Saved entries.
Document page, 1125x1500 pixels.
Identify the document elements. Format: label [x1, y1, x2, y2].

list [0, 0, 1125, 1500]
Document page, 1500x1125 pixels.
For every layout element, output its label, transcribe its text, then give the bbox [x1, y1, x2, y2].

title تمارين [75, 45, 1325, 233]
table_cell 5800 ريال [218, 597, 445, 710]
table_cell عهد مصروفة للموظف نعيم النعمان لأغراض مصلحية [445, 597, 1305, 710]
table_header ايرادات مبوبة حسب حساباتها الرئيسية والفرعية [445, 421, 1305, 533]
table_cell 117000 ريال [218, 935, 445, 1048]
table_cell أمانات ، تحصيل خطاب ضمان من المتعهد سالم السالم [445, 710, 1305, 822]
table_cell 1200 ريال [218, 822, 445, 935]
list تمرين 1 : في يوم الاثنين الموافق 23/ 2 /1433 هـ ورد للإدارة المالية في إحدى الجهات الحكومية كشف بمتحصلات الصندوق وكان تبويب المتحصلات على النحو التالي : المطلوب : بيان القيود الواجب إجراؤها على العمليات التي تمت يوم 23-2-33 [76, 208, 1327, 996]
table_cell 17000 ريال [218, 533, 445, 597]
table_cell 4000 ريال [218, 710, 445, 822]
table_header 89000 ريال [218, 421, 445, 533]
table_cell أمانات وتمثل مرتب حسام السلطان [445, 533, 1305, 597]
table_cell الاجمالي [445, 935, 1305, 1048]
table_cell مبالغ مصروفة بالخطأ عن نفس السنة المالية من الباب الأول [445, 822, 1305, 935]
==
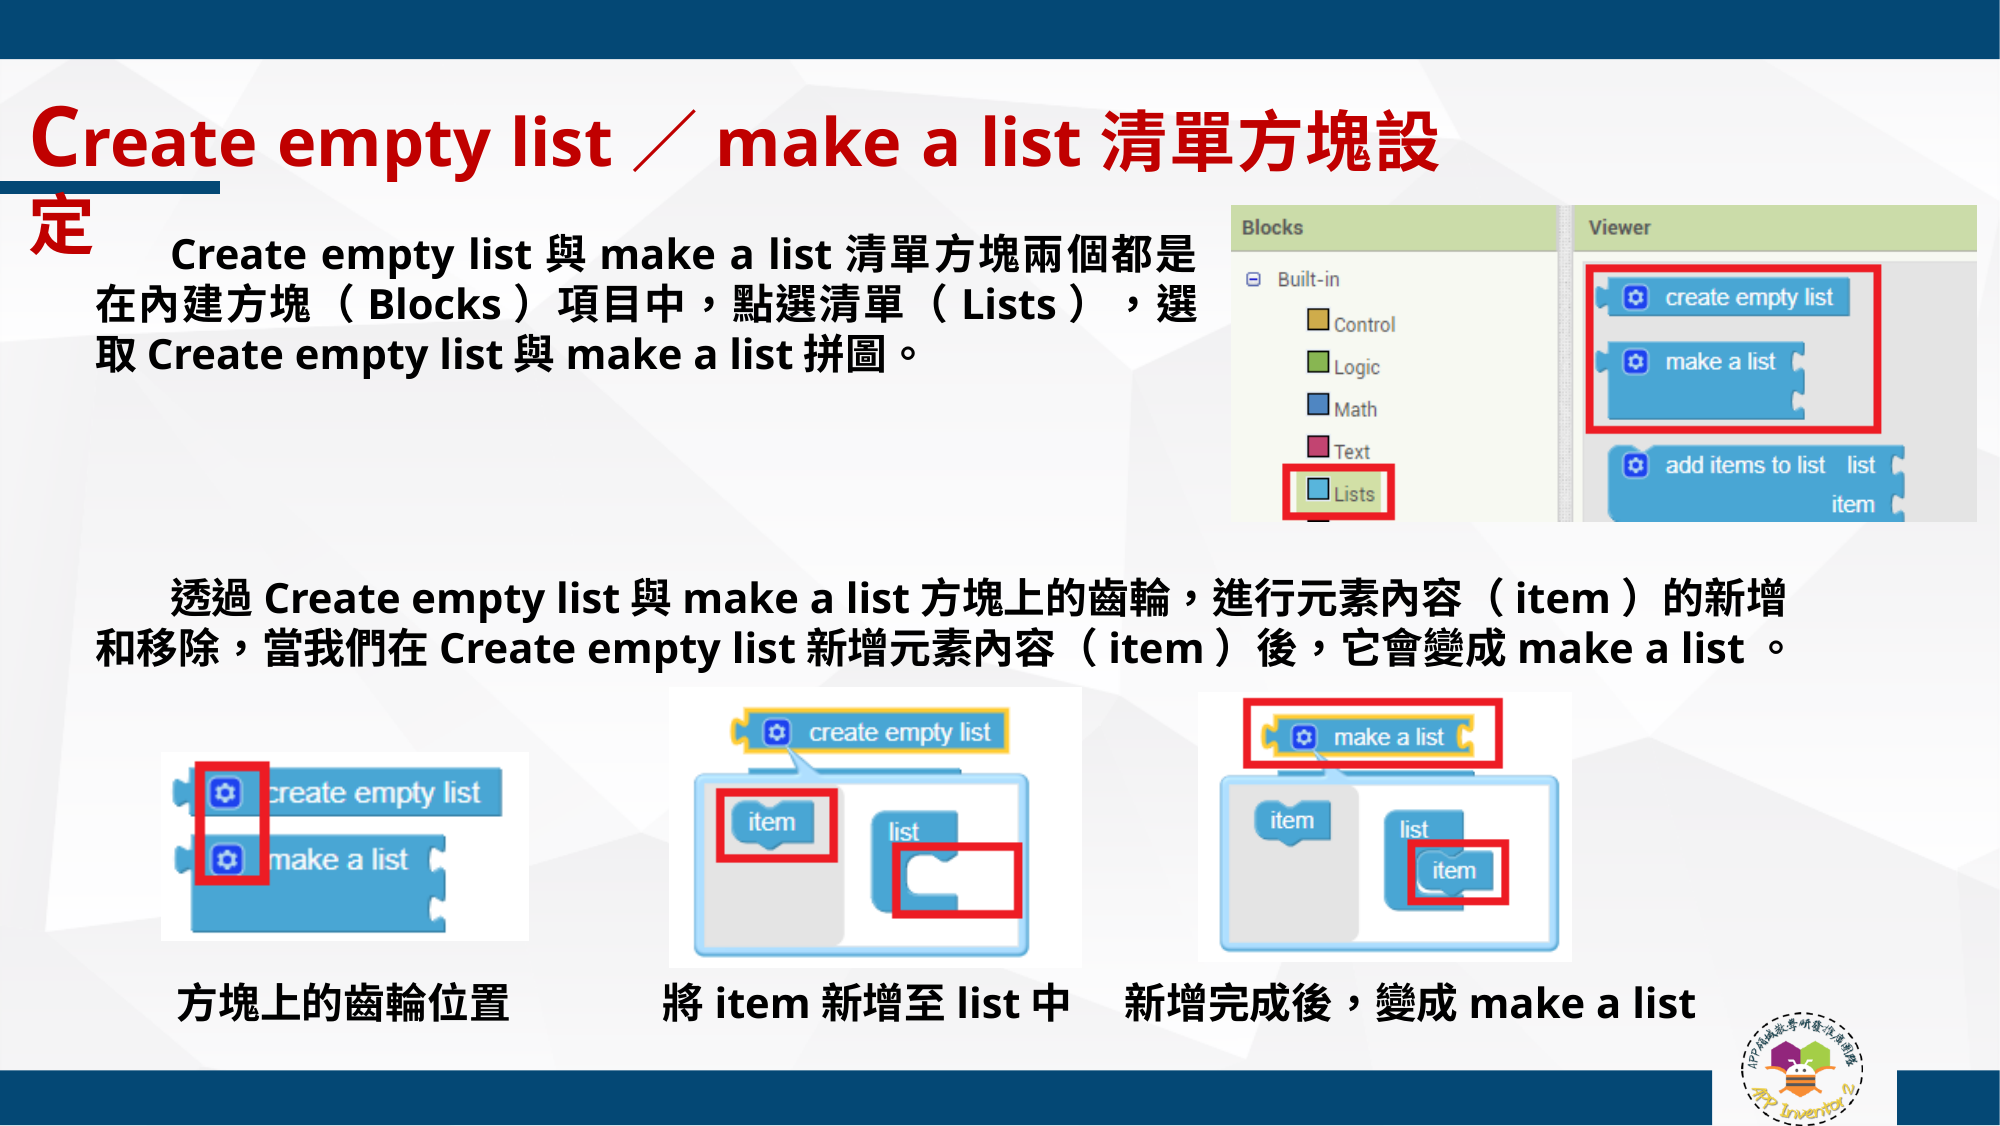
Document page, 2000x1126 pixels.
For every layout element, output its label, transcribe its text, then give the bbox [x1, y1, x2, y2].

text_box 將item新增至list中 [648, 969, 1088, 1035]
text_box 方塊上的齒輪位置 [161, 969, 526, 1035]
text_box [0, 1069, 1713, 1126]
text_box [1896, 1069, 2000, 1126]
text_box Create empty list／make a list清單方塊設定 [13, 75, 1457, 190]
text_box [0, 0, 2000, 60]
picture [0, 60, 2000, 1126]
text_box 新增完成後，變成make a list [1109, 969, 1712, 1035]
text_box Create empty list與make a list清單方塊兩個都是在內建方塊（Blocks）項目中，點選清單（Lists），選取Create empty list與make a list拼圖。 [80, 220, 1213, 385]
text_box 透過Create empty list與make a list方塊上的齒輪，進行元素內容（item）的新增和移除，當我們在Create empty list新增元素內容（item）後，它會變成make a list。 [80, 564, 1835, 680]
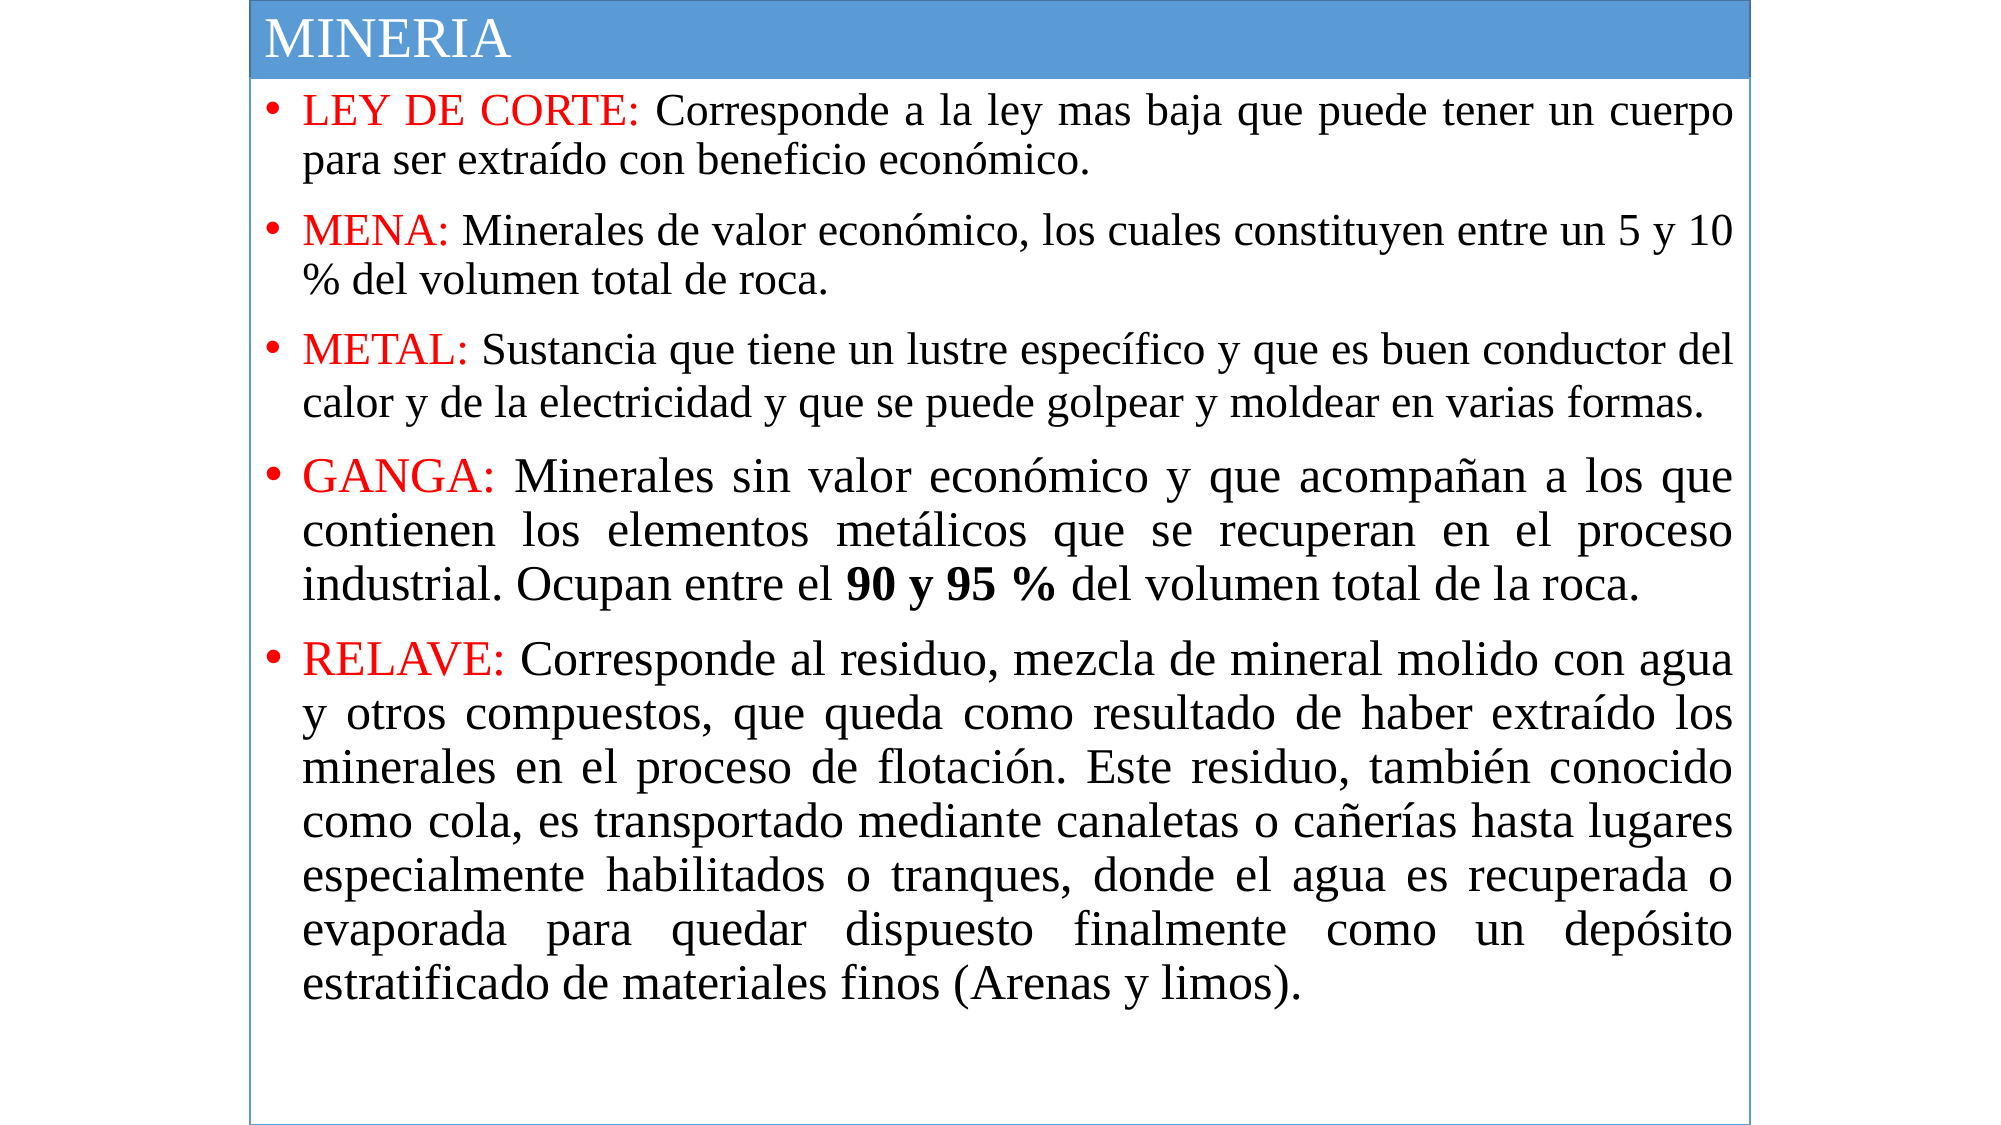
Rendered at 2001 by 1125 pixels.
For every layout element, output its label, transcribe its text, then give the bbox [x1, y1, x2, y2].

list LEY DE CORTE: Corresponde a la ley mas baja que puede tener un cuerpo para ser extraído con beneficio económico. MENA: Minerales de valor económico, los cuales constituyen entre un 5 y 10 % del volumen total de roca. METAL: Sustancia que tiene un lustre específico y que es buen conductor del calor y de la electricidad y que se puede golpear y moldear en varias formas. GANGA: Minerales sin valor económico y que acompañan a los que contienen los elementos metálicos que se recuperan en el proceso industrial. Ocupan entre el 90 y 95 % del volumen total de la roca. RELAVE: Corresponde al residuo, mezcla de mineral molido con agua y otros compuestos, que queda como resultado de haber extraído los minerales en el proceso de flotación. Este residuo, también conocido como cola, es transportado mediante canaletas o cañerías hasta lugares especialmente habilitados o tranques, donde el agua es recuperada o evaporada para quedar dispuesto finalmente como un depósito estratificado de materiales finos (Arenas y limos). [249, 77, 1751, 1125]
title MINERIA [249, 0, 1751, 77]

Exercise aim.
For this exercise, repeat exactly the lines of the data above from the one with "Document page, 1125x1500 pixels." down to the one with "Document page, 1500x1125 pixels.", both end lines included.

Answer box.
Document page, 1125x1500 pixels.
Identify the document elements. Format: label [x1, y1, x2, y2].

list [0, 0, 1125, 1500]
Document page, 1500x1125 pixels.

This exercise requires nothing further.